Output every line below exactly, please, omitting pictures.

Records from a data source

-=-=-=-=-

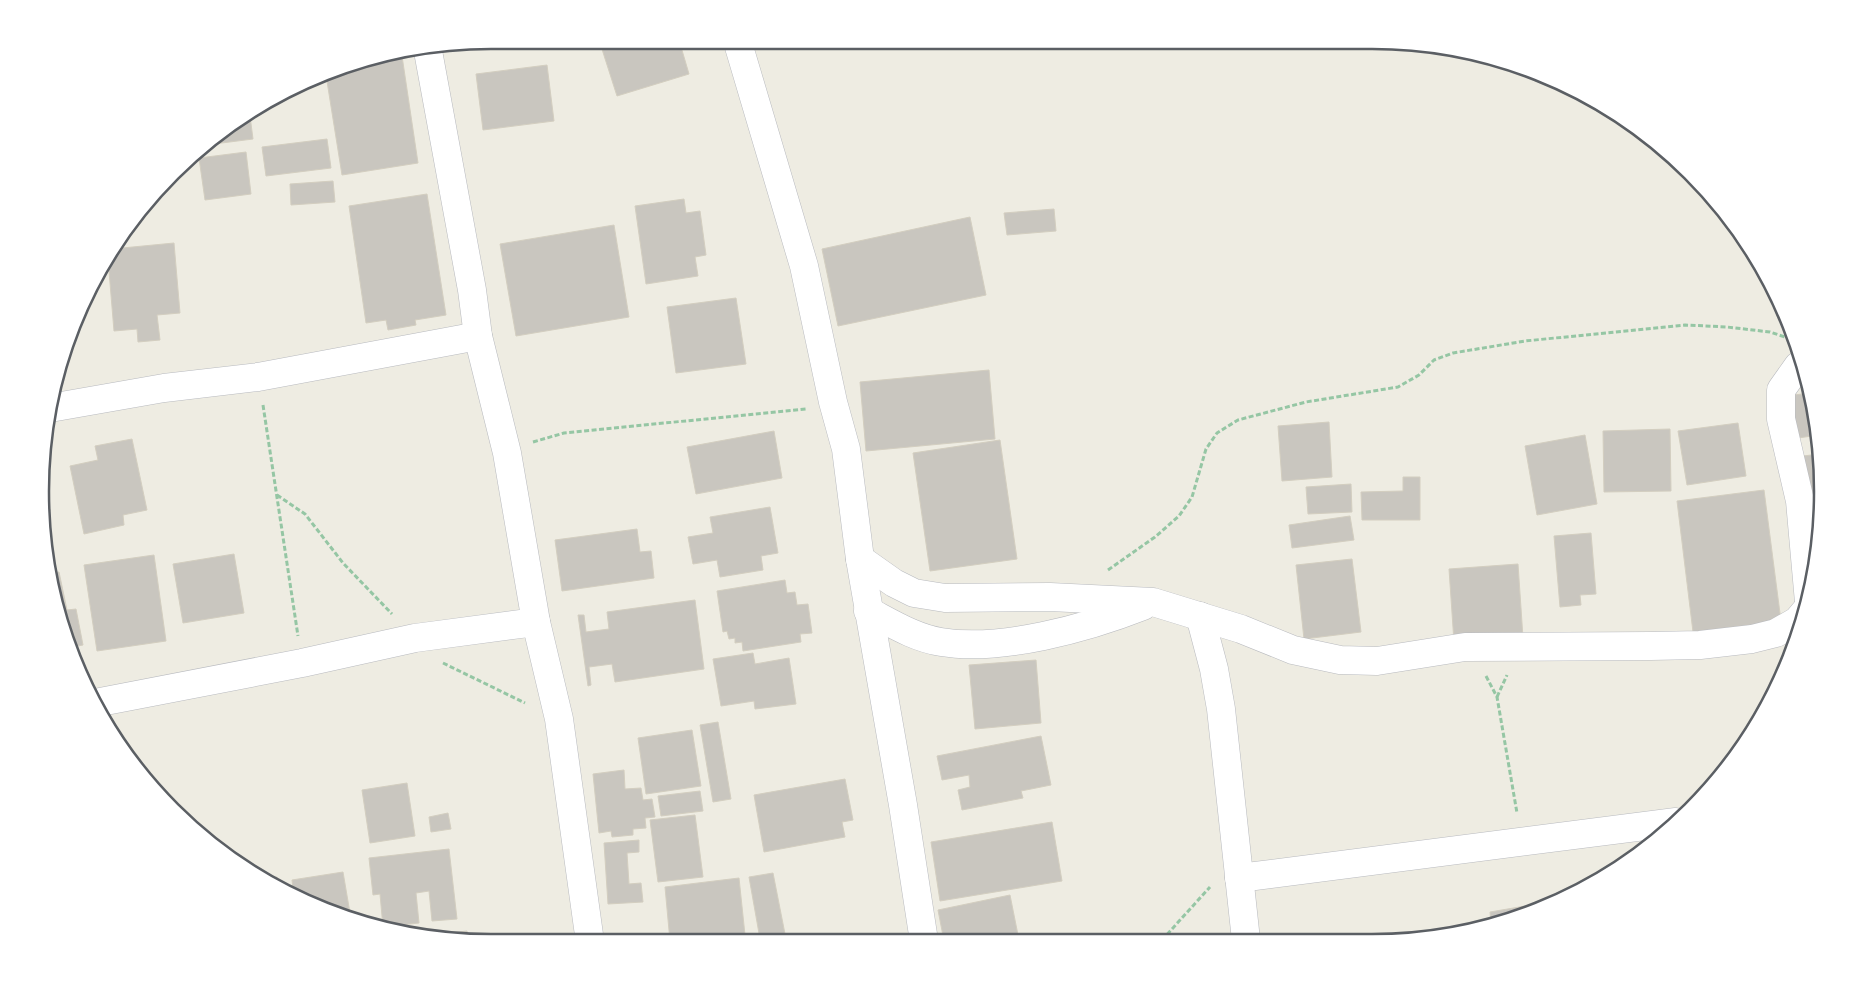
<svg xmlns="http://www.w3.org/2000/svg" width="1863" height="983" viewBox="0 0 1863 983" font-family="Poppins,sans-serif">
  <rect width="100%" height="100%" fill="#eeece2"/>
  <g fill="#c9c6bf" stroke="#d3cec0">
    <path d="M620,40H679L689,74L617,96L601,46Z"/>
    <path d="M402,56L418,163L342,175L326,75L344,65Z"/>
    <path d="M547,65L554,121L483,130L476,74Z"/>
    <path d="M250,116L253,139L206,145L216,133Z"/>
    <path d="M327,139L331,168L266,176L262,147Z"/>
    <path d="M246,152L251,194L205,200L199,158Z"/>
    <path d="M333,181L335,202L291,205L290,184Z"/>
    <path d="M427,194L446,315L415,320L416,325L388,330L386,320L366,323L349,206Z"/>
    <path d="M684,199L686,213L700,211L706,255L695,257L698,276L646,284L635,206Z"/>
    <path d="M1054,209L1056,231L1007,235L1004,213Z"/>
    <path d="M970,217L986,295L838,326L822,249Z"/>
    <path d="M614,225L629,317L516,336L500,244Z"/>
    <path d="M174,243L180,313L157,315L160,340L138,342L137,329L114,331L108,259L112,249Z"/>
    <path d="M736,298L746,364L676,373L667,307Z"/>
    <path d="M989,370L995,439L866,451L860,382Z"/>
    <path d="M1810,393L1819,435L1791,439L1786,396Z"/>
    <path d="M1329,422L1332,477L1282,481L1278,426Z"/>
    <path d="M1738,423L1746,476L1687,485L1678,431Z"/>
    <path d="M1670,429L1671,491L1604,492L1603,431Z"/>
    <path d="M774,431L782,478L696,494L687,447Z"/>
    <path d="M1585,435L1597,504L1537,515L1525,446Z"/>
    <path d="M132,439L147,510L123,515L124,525L84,534L70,466L98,460L95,446Z"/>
    <path d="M1000,440L1017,559L930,571L913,453Z"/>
    <path d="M1820,454L1821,499L1808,501L1803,456Z"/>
    <path d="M41,460L50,511L43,513L41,462Z"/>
    <path d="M1403,477H1420V520H1362L1361,492L1403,491Z"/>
    <path d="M1351,484L1352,512L1308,514L1306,487Z"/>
    <path d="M1764,490L1781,621L1693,632L1677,501Z"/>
    <path d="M770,507L778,553L761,556L763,570L720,577L717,560L693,564L688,537L713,533L710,517Z"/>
    <path d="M1350,516L1354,540L1292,548L1289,525Z"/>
    <path d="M637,529L640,552L651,551L654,578L562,591L555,540Z"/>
    <path d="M1591,533L1596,594L1580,595L1581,605L1560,607L1554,536Z"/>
    <path d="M234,554L244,613L183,623L173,564Z"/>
    <path d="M154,555L166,641L97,651L84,565Z"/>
    <path d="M1352,559L1361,632L1304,639L1296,565Z"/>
    <path d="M1518,564L1523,638L1454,642L1449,569Z"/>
    <path d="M59,572L67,610L76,609L83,645L73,647L51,573Z"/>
    <path d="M785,580L787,593L795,592L797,605L808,604L812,633L800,634L801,642L743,651L742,642L735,643V638L729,639L727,631L723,632L717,591Z"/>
    <path d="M695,600L704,669L615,682L612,664L589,667L591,685L588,686L578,615H584L586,632L609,629L607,612Z"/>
    <path d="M753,653L755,664L789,658L796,704L755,709L754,701L721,706L713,659Z"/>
    <path d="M1036,660L1041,723L975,729L969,665Z"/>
    <path d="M718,722L731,799L713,802L700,725Z"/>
    <path d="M692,730L701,786L646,794L638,738Z"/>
    <path d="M1041,736L1051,785L1021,791L1023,798L962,810L958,790L970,787L969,775L942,780L937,756Z"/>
    <path d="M624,770L625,789L641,788L643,800L652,799L655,817L645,818L646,828L633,829V835L612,837L611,831L599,833L593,774Z"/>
    <path d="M845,779L853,820L842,822L845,837L764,852L754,795Z"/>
    <path d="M407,783L415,836L370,843L362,790Z"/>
    <path d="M700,791L703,811L661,816L658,796Z"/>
    <path d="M448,813L451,829L431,832L429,817Z"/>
    <path d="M695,815L703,877L658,882L650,820Z"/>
    <path d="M1052,822L1062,881L940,901L931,842Z"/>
    <path d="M639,840V852L627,853L629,884L641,883L643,902L608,904L604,843Z"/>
    <path d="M449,849L457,919L432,921L429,891L416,893L419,923L383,927L380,894L373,895L369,858Z"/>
    <path d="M343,872L351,919L294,897L292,880Z"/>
    <path d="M773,873L785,934L760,939L749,877Z"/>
    <path d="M277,877L278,887L267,879Z"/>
    <path d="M739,878L745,935L670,941L665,887Z"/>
    <path d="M1010,895L1019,940L944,941L938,910Z"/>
    <path d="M1537,904L1539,910L1491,923L1490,912Z"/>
    <path d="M467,931L469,942L425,936Z"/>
  </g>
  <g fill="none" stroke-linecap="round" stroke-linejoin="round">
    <defs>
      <g id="minor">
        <path d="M737,40L804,266L833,402L846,449L860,559L903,805L924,941"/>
        <path d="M428,51L472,290L478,336L507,453L536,622L559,719L590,942"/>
        <path d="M1803,363L1798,366L1781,390V419L1800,501L1809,602"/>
        <path d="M50,408L164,388L258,377L478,336"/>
        <path d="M860,559L894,583L914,593L945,598L1050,597L1153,602L1241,629L1293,650L1340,660L1377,661L1465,647L1651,646L1700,645L1752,639L1776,633L1797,621L1808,608"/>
        <path d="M868,611C891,623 915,638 941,642C1001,652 1087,628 1143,606"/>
        <path d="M1200,616L1214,669L1221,709L1246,940"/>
        <path d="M95,703L302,663L415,638L536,622"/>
        <path d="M1239,878L1676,822"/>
      </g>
    </defs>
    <use href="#minor" stroke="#b8babf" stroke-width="29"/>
    <g stroke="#95c6a4" stroke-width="3" stroke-dasharray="5 2.5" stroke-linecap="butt">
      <path d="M263,405L298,636"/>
      <path d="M533,442L564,433L806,409"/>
      <path d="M277,495L305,514L343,563L392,614"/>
      <path d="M1108,570L1155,537L1179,516L1192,497L1206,449L1217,433L1238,420L1306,402L1398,387L1419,375L1434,360L1453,353L1525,341L1685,325L1727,327L1770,332L1788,338"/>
      <path d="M443,663L525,703"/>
      <path d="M1486,676L1497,697L1517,813"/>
      <path d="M1497,697L1507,675"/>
      <path d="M1162,940L1210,887"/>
    </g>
    <use href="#minor" stroke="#fff" stroke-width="28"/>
  </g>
  <path d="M0 0H1863V983H0ZM491 49H1372A442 442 0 0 1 1814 491V492A442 442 0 0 1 1372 934H491A442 442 0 0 1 49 492V491A442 442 0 0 1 491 49Z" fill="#fff" fill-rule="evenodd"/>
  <path fill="none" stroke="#5b5f64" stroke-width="2.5" d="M491 49H1372A442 442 0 0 1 1814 491V492A442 442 0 0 1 1372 934H491A442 442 0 0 1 49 492V491A442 442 0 0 1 491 49Z"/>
</svg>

-=-=-=-=-

- SOLUTION -
<svg xmlns="http://www.w3.org/2000/svg" width="1863" height="983" viewBox="0 0 1863 983" font-family="Poppins,sans-serif">
  <rect width="100%" height="100%" fill="#eeece2"/>
  <g fill="#c9c6bf" stroke="#d3cec0">
    <path d="M620,40H679L689,74L617,96L601,46Z"/>
    <path d="M402,56L418,163L342,175L326,75L344,65Z"/>
    <path d="M547,65L554,121L483,130L476,74Z"/>
    <path d="M250,116L253,139L206,145L216,133Z"/>
    <path d="M327,139L331,168L266,176L262,147Z"/>
    <path d="M246,152L251,194L205,200L199,158Z"/>
    <path d="M333,181L335,202L291,205L290,184Z"/>
    <path d="M427,194L446,315L415,320L416,325L388,330L386,320L366,323L349,206Z"/>
    <path d="M684,199L686,213L700,211L706,255L695,257L698,276L646,284L635,206Z"/>
    <path d="M1054,209L1056,231L1007,235L1004,213Z"/>
    <path d="M970,217L986,295L838,326L822,249Z"/>
    <path d="M614,225L629,317L516,336L500,244Z"/>
    <path d="M174,243L180,313L157,315L160,340L138,342L137,329L114,331L108,259L112,249Z"/>
    <path d="M736,298L746,364L676,373L667,307Z"/>
    <path d="M989,370L995,439L866,451L860,382Z"/>
    <path d="M1810,393L1819,435L1791,439L1786,396Z"/>
    <path d="M1329,422L1332,477L1282,481L1278,426Z"/>
    <path d="M1738,423L1746,476L1687,485L1678,431Z"/>
    <path d="M1670,429L1671,491L1604,492L1603,431Z"/>
    <path d="M774,431L782,478L696,494L687,447Z"/>
    <path d="M1585,435L1597,504L1537,515L1525,446Z"/>
    <path d="M132,439L147,510L123,515L124,525L84,534L70,466L98,460L95,446Z"/>
    <path d="M1000,440L1017,559L930,571L913,453Z"/>
    <path d="M1820,454L1821,499L1808,501L1803,456Z"/>
    <path d="M41,460L50,511L43,513L41,462Z"/>
    <path d="M1403,477H1420V520H1362L1361,492L1403,491Z"/>
    <path d="M1351,484L1352,512L1308,514L1306,487Z"/>
    <path d="M1764,490L1781,621L1693,632L1677,501Z"/>
    <path d="M770,507L778,553L761,556L763,570L720,577L717,560L693,564L688,537L713,533L710,517Z"/>
    <path d="M1350,516L1354,540L1292,548L1289,525Z"/>
    <path d="M637,529L640,552L651,551L654,578L562,591L555,540Z"/>
    <path d="M1591,533L1596,594L1580,595L1581,605L1560,607L1554,536Z"/>
    <path d="M234,554L244,613L183,623L173,564Z"/>
    <path d="M154,555L166,641L97,651L84,565Z"/>
    <path d="M1352,559L1361,632L1304,639L1296,565Z"/>
    <path d="M1518,564L1523,638L1454,642L1449,569Z"/>
    <path d="M59,572L67,610L76,609L83,645L73,647L51,573Z"/>
    <path d="M785,580L787,593L795,592L797,605L808,604L812,633L800,634L801,642L743,651L742,642L735,643V638L729,639L727,631L723,632L717,591Z"/>
    <path d="M695,600L704,669L615,682L612,664L589,667L591,685L588,686L578,615H584L586,632L609,629L607,612Z"/>
    <path d="M753,653L755,664L789,658L796,704L755,709L754,701L721,706L713,659Z"/>
    <path d="M1036,660L1041,723L975,729L969,665Z"/>
    <path d="M718,722L731,799L713,802L700,725Z"/>
    <path d="M692,730L701,786L646,794L638,738Z"/>
    <path d="M1041,736L1051,785L1021,791L1023,798L962,810L958,790L970,787L969,775L942,780L937,756Z"/>
    <path d="M624,770L625,789L641,788L643,800L652,799L655,817L645,818L646,828L633,829V835L612,837L611,831L599,833L593,774Z"/>
    <path d="M845,779L853,820L842,822L845,837L764,852L754,795Z"/>
    <path d="M407,783L415,836L370,843L362,790Z"/>
    <path d="M700,791L703,811L661,816L658,796Z"/>
    <path d="M448,813L451,829L431,832L429,817Z"/>
    <path d="M695,815L703,877L658,882L650,820Z"/>
    <path d="M1052,822L1062,881L940,901L931,842Z"/>
    <path d="M639,840V852L627,853L629,884L641,883L643,902L608,904L604,843Z"/>
    <path d="M449,849L457,919L432,921L429,891L416,893L419,923L383,927L380,894L373,895L369,858Z"/>
    <path d="M343,872L351,919L294,897L292,880Z"/>
    <path d="M773,873L785,934L760,939L749,877Z"/>
    <path d="M277,877L278,887L267,879Z"/>
    <path d="M739,878L745,935L670,941L665,887Z"/>
    <path d="M1010,895L1019,940L944,941L938,910Z"/>
    <path d="M1537,904L1539,910L1491,923L1490,912Z"/>
    <path d="M467,931L469,942L425,936Z"/>
  </g>
  <g fill="none" stroke-linecap="round" stroke-linejoin="round">
    <defs>
      <g id="minor">
        <path d="M737,40L804,266L833,402L846,449L860,559L903,805L924,941"/>
        <path d="M428,51L472,290L478,336L507,453L536,622L559,719L590,942"/>
        <path d="M1803,363L1798,366L1781,390V419L1800,501L1809,602"/>
        <path d="M50,408L164,388L258,377L478,336"/>
        <path d="M860,559L894,583L914,593L945,598L1050,597L1153,602L1241,629L1293,650L1340,660L1377,661L1465,647L1651,646L1700,645L1752,639L1776,633L1797,621L1808,608"/>
        <path d="M868,611C891,623 915,638 941,642C1001,652 1087,628 1143,606"/>
        <path d="M1200,616L1214,669L1221,709L1246,940"/>
        <path d="M95,703L302,663L415,638L536,622"/>
        <path d="M1239,878L1676,822"/>
      </g>
    </defs>
    <use href="#minor" stroke="#b8babf" stroke-width="29"/>
    <g stroke="#95c6a4" stroke-width="3" stroke-dasharray="5 2.5" stroke-linecap="butt">
      <path d="M263,405L298,636"/>
      <path d="M533,442L564,433L806,409"/>
      <path d="M277,495L305,514L343,563L392,614"/>
      <path d="M1108,570L1155,537L1179,516L1192,497L1206,449L1217,433L1238,420L1306,402L1398,387L1419,375L1434,360L1453,353L1525,341L1685,325L1727,327L1770,332L1788,338"/>
      <path d="M443,663L525,703"/>
      <path d="M1486,676L1497,697L1517,813"/>
      <path d="M1497,697L1507,675"/>
      <path d="M1162,940L1210,887"/>
    </g>
    <use href="#minor" stroke="#fff" stroke-width="28"/>
  </g>
  <path d="M0 0H1863V983H0ZM491 49H1372A442 442 0 0 1 1814 491V492A442 442 0 0 1 1372 934H491A442 442 0 0 1 49 492V491A442 442 0 0 1 491 49Z" fill="#fff" fill-rule="evenodd"/>
  <path fill="none" stroke="#5b5f64" stroke-width="2.5" d="M491 49H1372A442 442 0 0 1 1814 491V492A442 442 0 0 1 1372 934H491A442 442 0 0 1 49 492V491A442 442 0 0 1 491 49Z"/>
</svg>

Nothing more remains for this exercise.